§ **Passage provided**:
★ ★ ★ ★ ★ ★ ★

This year’s JuliaCon was the biggest and best ever, with more than 300 presentations available for free on YouTube, more than 20,000 registrations, and more than 43,000 unique YouTube viewers during the conference, up from 162 presentations, 10,000 registrations, and 28,900 unique YouTube viewers during last year's conference. You can read more about last year's conference in our wrap-up post.
We extend a heartfelt congratulations and thank you to all of the volunteers, presenters, and participants.
Congratulations to the winners of the Julia Community Prize. The presentation is available here. The winners are:
Bogumił Kamiński & Milan Bouchet-Valat, for their custodianship of DataFrames.jl and the data ecosystem
Fons van der Plas, for his work on Pluto.jl
Dilum Aluthge, for his contributions to our community infrastructure and community building
This year’s keynotes were stellar, as always, and among the most viewed presentations of the conference.

★ ★ ★ ★ ★ ★ ★

§ **Excerpted data**:
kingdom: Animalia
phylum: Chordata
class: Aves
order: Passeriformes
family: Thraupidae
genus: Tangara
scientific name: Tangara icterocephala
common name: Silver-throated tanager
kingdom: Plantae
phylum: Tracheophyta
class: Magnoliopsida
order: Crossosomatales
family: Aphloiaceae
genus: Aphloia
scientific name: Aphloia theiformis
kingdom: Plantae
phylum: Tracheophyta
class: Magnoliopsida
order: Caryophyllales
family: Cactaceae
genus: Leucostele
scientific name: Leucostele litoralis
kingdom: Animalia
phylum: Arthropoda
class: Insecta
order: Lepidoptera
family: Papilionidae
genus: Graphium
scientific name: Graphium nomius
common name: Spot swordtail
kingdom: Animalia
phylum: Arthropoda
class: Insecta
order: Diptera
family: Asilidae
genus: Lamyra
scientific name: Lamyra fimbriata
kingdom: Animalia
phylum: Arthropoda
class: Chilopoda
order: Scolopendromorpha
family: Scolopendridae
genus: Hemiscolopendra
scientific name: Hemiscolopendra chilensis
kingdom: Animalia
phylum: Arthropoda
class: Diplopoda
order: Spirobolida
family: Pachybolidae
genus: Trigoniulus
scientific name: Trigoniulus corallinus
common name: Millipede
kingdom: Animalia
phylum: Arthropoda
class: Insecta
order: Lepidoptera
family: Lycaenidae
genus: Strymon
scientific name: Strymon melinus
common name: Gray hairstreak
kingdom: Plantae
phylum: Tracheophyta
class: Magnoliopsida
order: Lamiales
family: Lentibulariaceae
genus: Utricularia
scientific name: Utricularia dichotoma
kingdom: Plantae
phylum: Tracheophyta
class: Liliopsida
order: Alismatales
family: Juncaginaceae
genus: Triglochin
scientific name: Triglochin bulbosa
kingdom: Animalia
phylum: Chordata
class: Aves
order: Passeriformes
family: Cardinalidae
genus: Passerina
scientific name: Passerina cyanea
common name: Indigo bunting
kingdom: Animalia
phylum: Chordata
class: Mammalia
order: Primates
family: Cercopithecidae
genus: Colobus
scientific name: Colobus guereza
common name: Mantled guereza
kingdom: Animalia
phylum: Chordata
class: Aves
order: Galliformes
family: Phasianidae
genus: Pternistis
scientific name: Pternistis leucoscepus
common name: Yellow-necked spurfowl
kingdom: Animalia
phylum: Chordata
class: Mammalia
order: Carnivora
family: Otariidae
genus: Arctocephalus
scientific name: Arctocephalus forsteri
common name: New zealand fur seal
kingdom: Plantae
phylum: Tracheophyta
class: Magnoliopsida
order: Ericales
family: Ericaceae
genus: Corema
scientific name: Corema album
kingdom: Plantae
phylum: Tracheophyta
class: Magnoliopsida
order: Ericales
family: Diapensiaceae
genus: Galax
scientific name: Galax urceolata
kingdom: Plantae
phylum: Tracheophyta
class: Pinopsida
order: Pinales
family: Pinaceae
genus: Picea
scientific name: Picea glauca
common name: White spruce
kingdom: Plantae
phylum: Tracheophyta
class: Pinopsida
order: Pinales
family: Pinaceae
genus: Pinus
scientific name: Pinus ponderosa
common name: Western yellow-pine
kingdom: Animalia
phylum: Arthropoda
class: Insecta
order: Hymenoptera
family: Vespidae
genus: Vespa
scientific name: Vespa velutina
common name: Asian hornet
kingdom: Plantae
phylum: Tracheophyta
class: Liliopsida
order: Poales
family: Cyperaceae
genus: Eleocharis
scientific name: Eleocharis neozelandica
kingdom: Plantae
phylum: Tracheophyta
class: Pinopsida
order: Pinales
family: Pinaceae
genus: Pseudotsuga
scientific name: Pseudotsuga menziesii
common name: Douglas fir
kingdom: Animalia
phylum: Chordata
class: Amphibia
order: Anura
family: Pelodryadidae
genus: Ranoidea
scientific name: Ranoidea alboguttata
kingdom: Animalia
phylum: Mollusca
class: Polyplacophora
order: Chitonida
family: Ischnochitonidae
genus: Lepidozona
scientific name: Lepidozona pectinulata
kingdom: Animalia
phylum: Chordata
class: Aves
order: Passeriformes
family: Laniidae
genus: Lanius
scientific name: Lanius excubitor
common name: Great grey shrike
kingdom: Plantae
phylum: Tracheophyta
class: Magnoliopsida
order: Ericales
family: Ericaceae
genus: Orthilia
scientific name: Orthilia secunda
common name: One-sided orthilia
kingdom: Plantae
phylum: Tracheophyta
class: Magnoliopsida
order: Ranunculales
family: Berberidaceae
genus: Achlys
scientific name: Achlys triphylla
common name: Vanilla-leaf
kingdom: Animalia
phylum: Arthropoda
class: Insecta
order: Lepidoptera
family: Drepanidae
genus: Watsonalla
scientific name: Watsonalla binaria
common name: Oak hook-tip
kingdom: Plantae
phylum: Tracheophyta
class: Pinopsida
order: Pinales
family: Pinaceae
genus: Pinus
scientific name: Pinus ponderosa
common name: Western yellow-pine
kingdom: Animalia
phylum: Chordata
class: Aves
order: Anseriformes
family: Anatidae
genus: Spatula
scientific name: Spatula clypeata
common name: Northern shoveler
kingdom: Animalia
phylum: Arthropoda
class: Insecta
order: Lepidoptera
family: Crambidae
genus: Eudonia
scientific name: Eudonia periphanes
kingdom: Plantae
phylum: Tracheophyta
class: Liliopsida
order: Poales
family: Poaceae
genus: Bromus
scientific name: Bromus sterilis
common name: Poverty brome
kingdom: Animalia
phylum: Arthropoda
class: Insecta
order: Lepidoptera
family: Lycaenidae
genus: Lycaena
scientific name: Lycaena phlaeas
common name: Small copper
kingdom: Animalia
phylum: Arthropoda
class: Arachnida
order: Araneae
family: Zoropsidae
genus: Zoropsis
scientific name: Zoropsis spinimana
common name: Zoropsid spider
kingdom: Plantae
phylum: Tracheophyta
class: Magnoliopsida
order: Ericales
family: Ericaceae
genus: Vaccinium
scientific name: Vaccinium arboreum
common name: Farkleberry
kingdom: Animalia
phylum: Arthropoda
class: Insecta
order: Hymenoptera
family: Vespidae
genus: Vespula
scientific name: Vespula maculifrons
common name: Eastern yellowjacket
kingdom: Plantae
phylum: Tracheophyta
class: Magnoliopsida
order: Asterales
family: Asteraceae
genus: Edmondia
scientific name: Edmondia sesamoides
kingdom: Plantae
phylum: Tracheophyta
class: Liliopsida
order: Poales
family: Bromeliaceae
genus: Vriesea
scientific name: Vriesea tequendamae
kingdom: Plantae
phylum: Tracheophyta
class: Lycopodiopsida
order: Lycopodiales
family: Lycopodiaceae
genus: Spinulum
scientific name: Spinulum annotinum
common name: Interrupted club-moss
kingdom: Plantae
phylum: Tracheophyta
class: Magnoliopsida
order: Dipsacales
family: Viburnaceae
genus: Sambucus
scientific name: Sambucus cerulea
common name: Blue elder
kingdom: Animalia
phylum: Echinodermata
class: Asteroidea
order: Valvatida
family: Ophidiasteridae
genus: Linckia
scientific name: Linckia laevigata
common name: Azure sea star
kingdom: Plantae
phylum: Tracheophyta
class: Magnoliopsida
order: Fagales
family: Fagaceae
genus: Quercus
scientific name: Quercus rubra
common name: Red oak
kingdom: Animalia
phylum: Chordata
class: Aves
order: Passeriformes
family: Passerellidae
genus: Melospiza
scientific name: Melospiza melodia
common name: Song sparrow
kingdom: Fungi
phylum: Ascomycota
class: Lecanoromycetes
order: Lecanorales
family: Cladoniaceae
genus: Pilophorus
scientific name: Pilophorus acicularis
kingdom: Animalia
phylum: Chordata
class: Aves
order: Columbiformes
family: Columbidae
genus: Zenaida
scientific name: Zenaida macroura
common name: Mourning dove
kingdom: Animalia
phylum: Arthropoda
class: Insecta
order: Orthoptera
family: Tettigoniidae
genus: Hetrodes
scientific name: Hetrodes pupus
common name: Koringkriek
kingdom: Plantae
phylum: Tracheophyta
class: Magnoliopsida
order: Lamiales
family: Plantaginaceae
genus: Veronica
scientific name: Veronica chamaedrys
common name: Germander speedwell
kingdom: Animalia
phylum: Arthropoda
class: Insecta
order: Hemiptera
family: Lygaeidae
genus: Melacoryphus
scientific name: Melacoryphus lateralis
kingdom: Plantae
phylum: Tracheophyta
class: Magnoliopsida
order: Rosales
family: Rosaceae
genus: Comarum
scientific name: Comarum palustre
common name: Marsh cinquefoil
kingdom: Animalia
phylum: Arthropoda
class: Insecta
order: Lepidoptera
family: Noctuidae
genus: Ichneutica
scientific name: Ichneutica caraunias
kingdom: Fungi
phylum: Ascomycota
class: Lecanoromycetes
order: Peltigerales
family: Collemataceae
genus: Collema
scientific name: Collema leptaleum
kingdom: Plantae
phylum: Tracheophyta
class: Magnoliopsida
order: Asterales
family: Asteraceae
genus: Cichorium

★ ★ ★ ★ ★ ★ ★

§ **Task to complete**: Reproduce the full passage on this year's JuliaCon word for word, without changing anything.

§ **Exercise solution**:
This year’s JuliaCon was the biggest and best ever, with more than 300 presentations available for free on YouTube, more than 20,000 registrations, and more than 43,000 unique YouTube viewers during the conference, up from 162 presentations, 10,000 registrations, and 28,900 unique YouTube viewers during last year's conference. You can read more about last year's conference in our wrap-up post.
We extend a heartfelt congratulations and thank you to all of the volunteers, presenters, and participants.
Congratulations to the winners of the Julia Community Prize. The presentation is available here. The winners are:
Bogumił Kamiński & Milan Bouchet-Valat, for their custodianship of DataFrames.jl and the data ecosystem
Fons van der Plas, for his work on Pluto.jl
Dilum Aluthge, for his contributions to our community infrastructure and community building
This year’s keynotes were stellar, as always, and among the most viewed presentations of the conference.